• _Your task_
Can you copy every row below word for word, leaving the pictures out?

• _Task material_

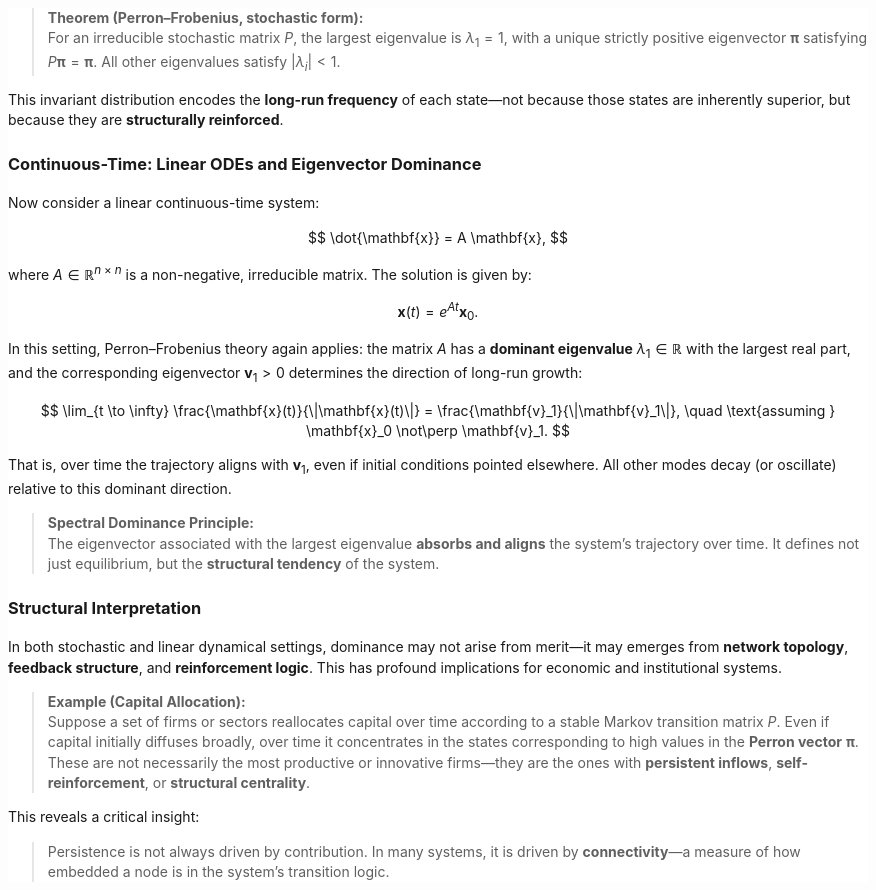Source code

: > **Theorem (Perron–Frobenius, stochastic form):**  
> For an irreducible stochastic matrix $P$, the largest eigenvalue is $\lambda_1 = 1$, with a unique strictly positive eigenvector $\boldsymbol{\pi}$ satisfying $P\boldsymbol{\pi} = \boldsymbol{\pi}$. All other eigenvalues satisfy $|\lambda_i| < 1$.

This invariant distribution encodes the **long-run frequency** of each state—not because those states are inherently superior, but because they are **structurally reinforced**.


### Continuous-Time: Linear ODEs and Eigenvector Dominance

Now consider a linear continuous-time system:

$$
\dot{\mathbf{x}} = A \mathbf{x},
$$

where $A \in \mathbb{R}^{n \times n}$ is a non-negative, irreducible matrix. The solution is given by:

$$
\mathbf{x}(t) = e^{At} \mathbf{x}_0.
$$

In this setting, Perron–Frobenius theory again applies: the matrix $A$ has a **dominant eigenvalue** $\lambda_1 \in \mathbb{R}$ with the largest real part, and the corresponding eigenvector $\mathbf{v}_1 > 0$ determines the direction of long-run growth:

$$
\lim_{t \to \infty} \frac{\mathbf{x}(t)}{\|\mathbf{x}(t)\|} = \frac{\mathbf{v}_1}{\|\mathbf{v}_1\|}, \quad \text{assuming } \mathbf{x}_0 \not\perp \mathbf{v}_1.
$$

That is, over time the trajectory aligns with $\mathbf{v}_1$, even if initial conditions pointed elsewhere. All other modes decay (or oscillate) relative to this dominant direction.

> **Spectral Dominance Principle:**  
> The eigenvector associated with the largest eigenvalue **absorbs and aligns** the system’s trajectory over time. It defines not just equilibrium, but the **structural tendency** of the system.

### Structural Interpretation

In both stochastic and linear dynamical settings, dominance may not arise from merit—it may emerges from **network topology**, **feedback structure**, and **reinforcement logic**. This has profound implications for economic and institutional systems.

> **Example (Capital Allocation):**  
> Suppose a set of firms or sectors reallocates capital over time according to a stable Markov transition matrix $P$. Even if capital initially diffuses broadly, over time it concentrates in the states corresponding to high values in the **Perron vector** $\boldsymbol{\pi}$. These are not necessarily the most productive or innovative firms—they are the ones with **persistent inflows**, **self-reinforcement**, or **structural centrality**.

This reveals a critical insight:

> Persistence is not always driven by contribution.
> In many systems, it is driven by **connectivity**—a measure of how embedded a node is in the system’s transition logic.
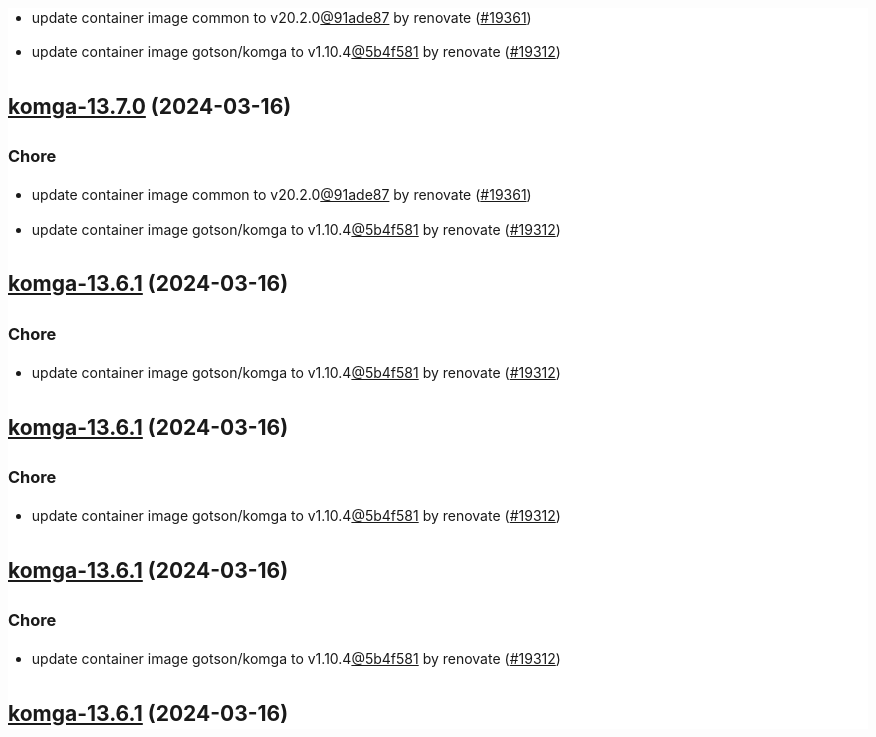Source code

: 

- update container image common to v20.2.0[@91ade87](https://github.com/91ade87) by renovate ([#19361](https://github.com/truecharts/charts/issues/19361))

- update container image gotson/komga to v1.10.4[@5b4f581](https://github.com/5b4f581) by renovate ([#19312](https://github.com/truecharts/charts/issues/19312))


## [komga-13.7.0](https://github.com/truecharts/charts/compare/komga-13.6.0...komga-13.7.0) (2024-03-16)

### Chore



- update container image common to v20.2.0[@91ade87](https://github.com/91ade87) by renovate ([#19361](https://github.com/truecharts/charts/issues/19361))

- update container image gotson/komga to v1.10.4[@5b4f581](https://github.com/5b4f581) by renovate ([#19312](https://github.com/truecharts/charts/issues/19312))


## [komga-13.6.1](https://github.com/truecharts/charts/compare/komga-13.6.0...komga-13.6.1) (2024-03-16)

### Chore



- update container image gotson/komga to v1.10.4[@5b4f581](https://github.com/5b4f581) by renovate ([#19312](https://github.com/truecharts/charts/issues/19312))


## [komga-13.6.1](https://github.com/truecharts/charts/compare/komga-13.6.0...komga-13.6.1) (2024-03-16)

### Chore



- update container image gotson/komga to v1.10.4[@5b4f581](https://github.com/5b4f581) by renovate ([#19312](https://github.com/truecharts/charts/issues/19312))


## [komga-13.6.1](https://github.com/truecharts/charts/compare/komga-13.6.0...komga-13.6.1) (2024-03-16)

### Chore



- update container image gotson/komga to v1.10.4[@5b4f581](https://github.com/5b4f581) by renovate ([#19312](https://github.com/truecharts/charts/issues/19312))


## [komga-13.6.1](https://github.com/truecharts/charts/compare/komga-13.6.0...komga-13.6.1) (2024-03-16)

• _The completed task_
Source code

: > **Theorem (Perron–Frobenius, stochastic form):**  
> For an irreducible stochastic matrix $P$, the largest eigenvalue is $\lambda_1 = 1$, with a unique strictly positive eigenvector $\boldsymbol{\pi}$ satisfying $P\boldsymbol{\pi} = \boldsymbol{\pi}$. All other eigenvalues satisfy $|\lambda_i| < 1$.

This invariant distribution encodes the **long-run frequency** of each state—not because those states are inherently superior, but because they are **structurally reinforced**.


### Continuous-Time: Linear ODEs and Eigenvector Dominance

Now consider a linear continuous-time system:

$$
\dot{\mathbf{x}} = A \mathbf{x},
$$

where $A \in \mathbb{R}^{n \times n}$ is a non-negative, irreducible matrix. The solution is given by:

$$
\mathbf{x}(t) = e^{At} \mathbf{x}_0.
$$

In this setting, Perron–Frobenius theory again applies: the matrix $A$ has a **dominant eigenvalue** $\lambda_1 \in \mathbb{R}$ with the largest real part, and the corresponding eigenvector $\mathbf{v}_1 > 0$ determines the direction of long-run growth:

$$
\lim_{t \to \infty} \frac{\mathbf{x}(t)}{\|\mathbf{x}(t)\|} = \frac{\mathbf{v}_1}{\|\mathbf{v}_1\|}, \quad \text{assuming } \mathbf{x}_0 \not\perp \mathbf{v}_1.
$$

That is, over time the trajectory aligns with $\mathbf{v}_1$, even if initial conditions pointed elsewhere. All other modes decay (or oscillate) relative to this dominant direction.

> **Spectral Dominance Principle:**  
> The eigenvector associated with the largest eigenvalue **absorbs and aligns** the system’s trajectory over time. It defines not just equilibrium, but the **structural tendency** of the system.

### Structural Interpretation

In both stochastic and linear dynamical settings, dominance may not arise from merit—it may emerges from **network topology**, **feedback structure**, and **reinforcement logic**. This has profound implications for economic and institutional systems.

> **Example (Capital Allocation):**  
> Suppose a set of firms or sectors reallocates capital over time according to a stable Markov transition matrix $P$. Even if capital initially diffuses broadly, over time it concentrates in the states corresponding to high values in the **Perron vector** $\boldsymbol{\pi}$. These are not necessarily the most productive or innovative firms—they are the ones with **persistent inflows**, **self-reinforcement**, or **structural centrality**.

This reveals a critical insight:

> Persistence is not always driven by contribution.
> In many systems, it is driven by **connectivity**—a measure of how embedded a node is in the system’s transition logic.
Source code

: 

- update container image common to v20.2.0[@91ade87](https://github.com/91ade87) by renovate ([#19361](https://github.com/truecharts/charts/issues/19361))

- update container image gotson/komga to v1.10.4[@5b4f581](https://github.com/5b4f581) by renovate ([#19312](https://github.com/truecharts/charts/issues/19312))


## [komga-13.7.0](https://github.com/truecharts/charts/compare/komga-13.6.0...komga-13.7.0) (2024-03-16)

### Chore



- update container image common to v20.2.0[@91ade87](https://github.com/91ade87) by renovate ([#19361](https://github.com/truecharts/charts/issues/19361))

- update container image gotson/komga to v1.10.4[@5b4f581](https://github.com/5b4f581) by renovate ([#19312](https://github.com/truecharts/charts/issues/19312))


## [komga-13.6.1](https://github.com/truecharts/charts/compare/komga-13.6.0...komga-13.6.1) (2024-03-16)

### Chore



- update container image gotson/komga to v1.10.4[@5b4f581](https://github.com/5b4f581) by renovate ([#19312](https://github.com/truecharts/charts/issues/19312))


## [komga-13.6.1](https://github.com/truecharts/charts/compare/komga-13.6.0...komga-13.6.1) (2024-03-16)

### Chore



- update container image gotson/komga to v1.10.4[@5b4f581](https://github.com/5b4f581) by renovate ([#19312](https://github.com/truecharts/charts/issues/19312))


## [komga-13.6.1](https://github.com/truecharts/charts/compare/komga-13.6.0...komga-13.6.1) (2024-03-16)

### Chore



- update container image gotson/komga to v1.10.4[@5b4f581](https://github.com/5b4f581) by renovate ([#19312](https://github.com/truecharts/charts/issues/19312))


## [komga-13.6.1](https://github.com/truecharts/charts/compare/komga-13.6.0...komga-13.6.1) (2024-03-16)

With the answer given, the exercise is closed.